We estimated and compared the differences in frailty, disability, and functional limitation among men and women, and among urban and rural dwellers. Further, this study also provides the analysis of key factors influencing frailty, functional limitation and disability among older persons in India.

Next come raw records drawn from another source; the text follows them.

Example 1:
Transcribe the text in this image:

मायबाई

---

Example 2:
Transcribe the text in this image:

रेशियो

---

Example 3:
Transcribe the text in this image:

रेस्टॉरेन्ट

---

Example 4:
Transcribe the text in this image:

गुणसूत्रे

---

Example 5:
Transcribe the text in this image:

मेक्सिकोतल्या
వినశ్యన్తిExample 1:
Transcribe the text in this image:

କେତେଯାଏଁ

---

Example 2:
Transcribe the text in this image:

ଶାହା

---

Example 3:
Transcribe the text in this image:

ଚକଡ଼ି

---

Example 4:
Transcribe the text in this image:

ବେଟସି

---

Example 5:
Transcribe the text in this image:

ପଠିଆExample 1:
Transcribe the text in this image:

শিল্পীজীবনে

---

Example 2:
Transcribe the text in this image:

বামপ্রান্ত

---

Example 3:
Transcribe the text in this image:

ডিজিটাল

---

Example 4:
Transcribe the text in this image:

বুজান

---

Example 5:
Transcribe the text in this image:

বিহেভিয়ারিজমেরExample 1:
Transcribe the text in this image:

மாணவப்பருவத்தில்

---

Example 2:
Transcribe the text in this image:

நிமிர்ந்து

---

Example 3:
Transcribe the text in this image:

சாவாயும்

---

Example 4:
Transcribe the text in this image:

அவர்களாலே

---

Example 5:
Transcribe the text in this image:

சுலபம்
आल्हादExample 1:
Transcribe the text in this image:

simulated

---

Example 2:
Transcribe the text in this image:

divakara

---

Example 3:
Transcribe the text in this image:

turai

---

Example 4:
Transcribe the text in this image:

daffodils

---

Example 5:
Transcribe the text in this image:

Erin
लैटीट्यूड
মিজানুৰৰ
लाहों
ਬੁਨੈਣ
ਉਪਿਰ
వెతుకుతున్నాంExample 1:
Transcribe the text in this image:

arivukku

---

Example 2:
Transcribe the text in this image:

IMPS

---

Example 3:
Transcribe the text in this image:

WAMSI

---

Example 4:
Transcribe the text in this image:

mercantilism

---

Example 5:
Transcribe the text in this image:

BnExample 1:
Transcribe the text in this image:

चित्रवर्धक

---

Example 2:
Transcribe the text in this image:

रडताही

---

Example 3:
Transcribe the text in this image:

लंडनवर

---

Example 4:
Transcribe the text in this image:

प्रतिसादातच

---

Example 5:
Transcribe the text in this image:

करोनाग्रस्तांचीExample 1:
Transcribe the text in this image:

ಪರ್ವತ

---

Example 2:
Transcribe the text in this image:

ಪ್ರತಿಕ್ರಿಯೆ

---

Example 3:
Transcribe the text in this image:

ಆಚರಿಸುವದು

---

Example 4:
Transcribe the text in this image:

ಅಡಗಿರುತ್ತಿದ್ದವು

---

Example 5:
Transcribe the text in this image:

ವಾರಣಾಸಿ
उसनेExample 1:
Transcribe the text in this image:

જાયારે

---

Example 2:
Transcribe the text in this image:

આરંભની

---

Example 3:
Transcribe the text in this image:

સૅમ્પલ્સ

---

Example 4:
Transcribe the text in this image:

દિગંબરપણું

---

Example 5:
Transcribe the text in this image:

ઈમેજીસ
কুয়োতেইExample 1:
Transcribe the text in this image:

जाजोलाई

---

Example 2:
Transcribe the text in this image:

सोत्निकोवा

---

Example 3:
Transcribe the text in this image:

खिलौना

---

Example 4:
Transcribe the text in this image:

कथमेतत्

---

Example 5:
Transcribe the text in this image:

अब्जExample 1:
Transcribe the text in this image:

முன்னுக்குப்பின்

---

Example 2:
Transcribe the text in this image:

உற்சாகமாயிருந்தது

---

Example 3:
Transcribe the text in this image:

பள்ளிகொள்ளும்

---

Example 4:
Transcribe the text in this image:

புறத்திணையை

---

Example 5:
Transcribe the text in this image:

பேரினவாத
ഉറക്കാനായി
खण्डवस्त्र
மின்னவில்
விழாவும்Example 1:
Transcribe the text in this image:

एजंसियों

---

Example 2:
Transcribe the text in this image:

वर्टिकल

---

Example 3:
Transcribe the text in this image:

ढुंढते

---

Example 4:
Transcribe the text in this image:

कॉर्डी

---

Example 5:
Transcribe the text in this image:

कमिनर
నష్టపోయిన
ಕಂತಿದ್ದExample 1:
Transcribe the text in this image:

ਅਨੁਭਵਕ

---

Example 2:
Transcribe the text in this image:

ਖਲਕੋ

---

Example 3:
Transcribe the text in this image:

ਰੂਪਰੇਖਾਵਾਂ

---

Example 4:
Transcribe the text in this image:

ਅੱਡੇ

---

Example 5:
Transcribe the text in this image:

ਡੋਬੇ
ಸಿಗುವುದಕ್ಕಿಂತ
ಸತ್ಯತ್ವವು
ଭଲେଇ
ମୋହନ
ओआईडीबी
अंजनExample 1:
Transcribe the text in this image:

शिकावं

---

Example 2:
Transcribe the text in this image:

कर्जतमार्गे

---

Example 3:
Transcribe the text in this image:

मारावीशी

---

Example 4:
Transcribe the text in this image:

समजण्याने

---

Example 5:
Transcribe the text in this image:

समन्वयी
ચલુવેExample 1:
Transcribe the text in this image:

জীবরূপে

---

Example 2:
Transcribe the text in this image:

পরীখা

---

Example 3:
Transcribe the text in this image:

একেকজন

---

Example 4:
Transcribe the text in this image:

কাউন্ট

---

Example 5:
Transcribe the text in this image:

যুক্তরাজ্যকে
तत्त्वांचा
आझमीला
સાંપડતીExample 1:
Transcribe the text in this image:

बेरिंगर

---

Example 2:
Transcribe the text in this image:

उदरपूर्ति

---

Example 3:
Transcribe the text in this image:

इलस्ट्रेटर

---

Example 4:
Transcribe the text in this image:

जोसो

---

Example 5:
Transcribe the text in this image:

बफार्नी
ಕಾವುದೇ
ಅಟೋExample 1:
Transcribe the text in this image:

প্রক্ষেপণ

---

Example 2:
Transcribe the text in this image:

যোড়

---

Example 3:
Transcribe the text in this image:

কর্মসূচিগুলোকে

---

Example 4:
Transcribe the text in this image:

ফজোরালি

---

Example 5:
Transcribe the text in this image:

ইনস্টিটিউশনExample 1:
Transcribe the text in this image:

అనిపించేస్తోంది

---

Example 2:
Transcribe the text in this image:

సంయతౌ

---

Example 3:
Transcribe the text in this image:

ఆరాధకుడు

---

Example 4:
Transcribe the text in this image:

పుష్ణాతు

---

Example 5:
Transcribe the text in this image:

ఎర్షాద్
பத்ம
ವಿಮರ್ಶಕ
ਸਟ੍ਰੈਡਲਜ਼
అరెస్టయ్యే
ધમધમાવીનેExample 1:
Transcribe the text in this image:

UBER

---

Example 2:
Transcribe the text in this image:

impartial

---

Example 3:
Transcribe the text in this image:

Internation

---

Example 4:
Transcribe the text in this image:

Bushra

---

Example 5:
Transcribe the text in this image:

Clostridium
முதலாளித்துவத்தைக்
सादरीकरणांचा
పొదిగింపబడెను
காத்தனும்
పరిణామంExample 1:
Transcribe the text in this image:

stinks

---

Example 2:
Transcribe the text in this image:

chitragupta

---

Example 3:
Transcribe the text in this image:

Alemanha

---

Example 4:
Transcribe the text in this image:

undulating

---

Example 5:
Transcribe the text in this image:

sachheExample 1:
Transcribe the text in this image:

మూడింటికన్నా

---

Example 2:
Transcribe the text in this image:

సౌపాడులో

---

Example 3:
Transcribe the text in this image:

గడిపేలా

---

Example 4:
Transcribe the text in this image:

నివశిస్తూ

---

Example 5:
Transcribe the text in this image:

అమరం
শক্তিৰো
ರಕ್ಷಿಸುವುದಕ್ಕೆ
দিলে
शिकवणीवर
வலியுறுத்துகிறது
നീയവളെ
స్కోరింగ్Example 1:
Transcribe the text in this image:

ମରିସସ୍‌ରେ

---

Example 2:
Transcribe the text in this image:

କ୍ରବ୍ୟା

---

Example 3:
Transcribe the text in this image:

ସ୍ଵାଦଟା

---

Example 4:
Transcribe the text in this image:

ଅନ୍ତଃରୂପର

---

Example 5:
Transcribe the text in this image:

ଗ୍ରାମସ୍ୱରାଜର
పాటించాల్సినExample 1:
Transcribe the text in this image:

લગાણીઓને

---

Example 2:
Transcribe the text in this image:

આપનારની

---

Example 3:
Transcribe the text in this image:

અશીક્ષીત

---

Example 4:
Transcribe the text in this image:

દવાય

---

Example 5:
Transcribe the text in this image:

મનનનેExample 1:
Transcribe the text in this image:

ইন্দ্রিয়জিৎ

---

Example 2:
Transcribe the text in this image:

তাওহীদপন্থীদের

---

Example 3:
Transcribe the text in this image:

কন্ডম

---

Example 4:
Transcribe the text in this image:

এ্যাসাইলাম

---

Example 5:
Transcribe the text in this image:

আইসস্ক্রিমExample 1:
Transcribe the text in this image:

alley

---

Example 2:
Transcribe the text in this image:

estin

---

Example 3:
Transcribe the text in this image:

Two cross-sectional surveys.
WHO-SAGE (2007-10) and BKPAI-2011 (Building Knowledgebase for Population Ageing in India) (2007-10) were used. Oaxaca decomposition method was used to decompose the gender and place of resident differentials. Statistical software RStudio (Version 1.2.1335) was used to perform these analyses RESULTS: The decomposition model was able to explain 46.5%, 41.6% and 46.4% of the difference between frailty, functional limitation and disability among older persons respectively. The key factors, which significantly (P<0.05) explained the gap for both frailty and functional limitation, were Education (0.009 &1.24), working status (0.018 & 1.93), physical activity (0.001 & 0.15) and migration (0.018 & 1.98). Higher educational attainment (0.008 & 1.10) and wealth quintile (0.009 & 1.18) in urban areas might be a factors resulting in the lowering of frailty and functional limitations.
The poorer functional health among older women can largely be explained by gender differentials in socioeconomic status and consequent empowerment (such as less control of their mobility and financial independence). This implies that efforts to improve gender disadvantages in earlier life stages might get reflected in better health for females in older age.
本研究旨在评估和比较男性和女性、城乡居民之间的虚弱、残疾和功能受限差异,并分析影响印度老年人虚弱、功能受限和残疾的关键因素。
两项横断面调查。
使用 WHO-SAGE(2007-10 年)和 BKPAI-2011(印度人口老龄化知识库建设)(2007-10 年)。采用 Oaxaca 分解法分解性别和居住地点差异。使用 RStudio(版本 1.2.1335)统计软件进行这些分析。
分解模型能够分别解释老年人虚弱、功能受限和残疾差异的 46.5%、41.6%和 46.4%。对虚弱和功能受限有显著影响(P<0.05)的关键因素有教育(0.009 和 1.24)、工作状态(0.018 和 1.93)、身体活动(0.001 和 0.15)和迁移(0.018 和 1.98)。城市地区较高的受教育程度(0.008 和 1.10)和财富五分位数(0.009 和 1.18)可能是导致虚弱和功能受限降低的因素。
老年女性较差的功能健康状况在很大程度上可以用社会经济地位的性别差异以及由此产生的赋权来解释(例如,对其行动和财务独立性的控制较少)。这意味着在生命早期阶段改善性别劣势的努力可能会反映在老年女性更好的健康状况上。